Objectif à atteindre: Mettez à jour les lignes ci-dessous en remplaçant « reporte » par « informe » à chaque occurrence, sans modifier quoi que ce soit d'autre. Ne reproduisez pas les images dans votre réponse.

______

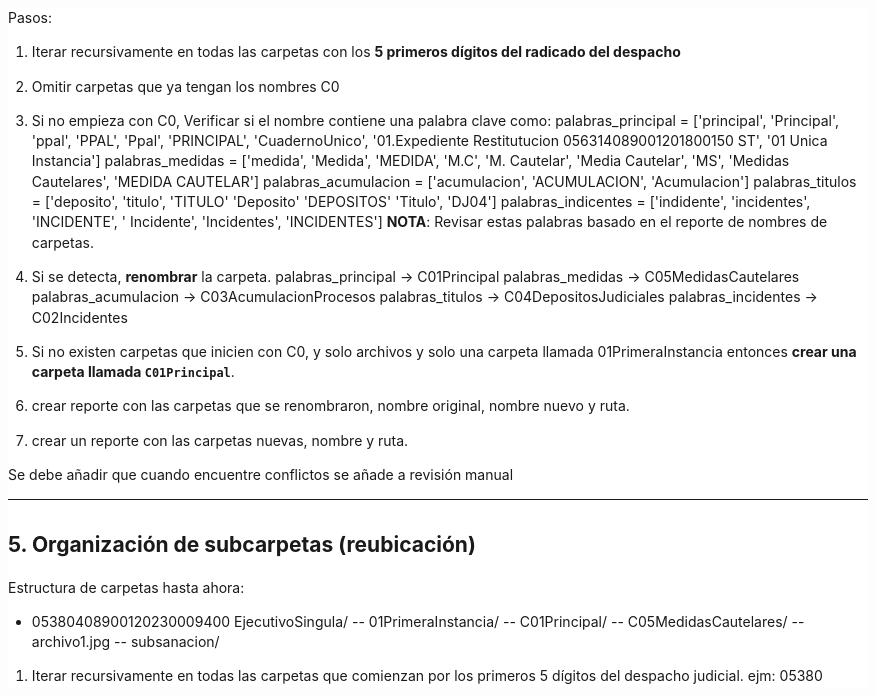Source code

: Pasos:

1. Iterar recursivamente en todas las carpetas con los **5 primeros dígitos del
radicado del despacho**

2. Omitir carpetas que ya tengan los nombres C0

3. Si no empieza con C0, Verificar si el nombre contiene una palabra clave como:
    palabras_principal = ['principal', 'Principal', 'ppal', 'PPAL', 'Ppal',
'PRINCIPAL', 'CuadernoUnico',
'01.Expediente Restitutucion 056314089001201800150  ST', '01 Unica Instancia']
    palabras_medidas = ['medida', 'Medida', 'MEDIDA', 'M.C', 'M. Cautelar',
'Media Cautelar', 'MS', 'Medidas Cautelares',
'MEDIDA CAUTELAR']
    palabras_acumulacion = ['acumulacion', 'ACUMULACION', 'Acumulacion']
    palabras_titulos = ['deposito', 'titulo', 'TITULO' 'Deposito' 'DEPOSITOS'
'Titulo', 'DJ04']
palabras_indicentes = ['indidente', 'incidentes', 'INCIDENTE', ' Incidente',
'Incidentes', 'INCIDENTES']
**NOTA**: Revisar estas palabras basado en el reporte de nombres de carpetas.

4. Si se detecta, **renombrar** la carpeta.
    palabras_principal -> C01Principal
    palabras_medidas -> C05MedidasCautelares
    palabras_acumulacion -> C03AcumulacionProcesos
    palabras_titulos -> C04DepositosJudiciales
    palabras_incidentes -> C02Incidentes

5. Si no existen carpetas que inicien con C0, y solo archivos y solo una carpeta
llamada 01PrimeraInstancia entonces
**crear una carpeta llamada `C01Principal`**.

6. crear reporte con las carpetas que se renombraron, nombre original, nombre
nuevo y ruta.

7. crear un reporte con las carpetas nuevas, nombre y ruta.

Se debe añadir que cuando encuentre conflictos se añade a revisión manual


---

## 5. Organización de subcarpetas (reubicación)

Estructura de carpetas hasta ahora:

- 05380408900120230009400 EjecutivoSingula/
-- 01PrimeraInstancia/
-- C01Principal/
-- C05MedidasCautelares/
-- archivo1.jpg
-- subsanacion/

1. Iterar recursivamente en todas las carpetas que comienzan por los primeros
5 dígitos del despacho judicial.
ejm: 05380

______

Résultat de l'exercice:
Source code

: Pasos:

1. Iterar recursivamente en todas las carpetas con los **5 primeros dígitos del
radicado del despacho**

2. Omitir carpetas que ya tengan los nombres C0

3. Si no empieza con C0, Verificar si el nombre contiene una palabra clave como:
    palabras_principal = ['principal', 'Principal', 'ppal', 'PPAL', 'Ppal',
'PRINCIPAL', 'CuadernoUnico',
'01.Expediente Restitutucion 056314089001201800150  ST', '01 Unica Instancia']
    palabras_medidas = ['medida', 'Medida', 'MEDIDA', 'M.C', 'M. Cautelar',
'Media Cautelar', 'MS', 'Medidas Cautelares',
'MEDIDA CAUTELAR']
    palabras_acumulacion = ['acumulacion', 'ACUMULACION', 'Acumulacion']
    palabras_titulos = ['deposito', 'titulo', 'TITULO' 'Deposito' 'DEPOSITOS'
'Titulo', 'DJ04']
palabras_indicentes = ['indidente', 'incidentes', 'INCIDENTE', ' Incidente',
'Incidentes', 'INCIDENTES']
**NOTA**: Revisar estas palabras basado en el informe de nombres de carpetas.

4. Si se detecta, **renombrar** la carpeta.
    palabras_principal -> C01Principal
    palabras_medidas -> C05MedidasCautelares
    palabras_acumulacion -> C03AcumulacionProcesos
    palabras_titulos -> C04DepositosJudiciales
    palabras_incidentes -> C02Incidentes

5. Si no existen carpetas que inicien con C0, y solo archivos y solo una carpeta
llamada 01PrimeraInstancia entonces
**crear una carpeta llamada `C01Principal`**.

6. crear informe con las carpetas que se renombraron, nombre original, nombre
nuevo y ruta.

7. crear un informe con las carpetas nuevas, nombre y ruta.

Se debe añadir que cuando encuentre conflictos se añade a revisión manual


---

## 5. Organización de subcarpetas (reubicación)

Estructura de carpetas hasta ahora:

- 05380408900120230009400 EjecutivoSingula/
-- 01PrimeraInstancia/
-- C01Principal/
-- C05MedidasCautelares/
-- archivo1.jpg
-- subsanacion/

1. Iterar recursivamente en todas las carpetas que comienzan por los primeros
5 dígitos del despacho judicial.
ejm: 05380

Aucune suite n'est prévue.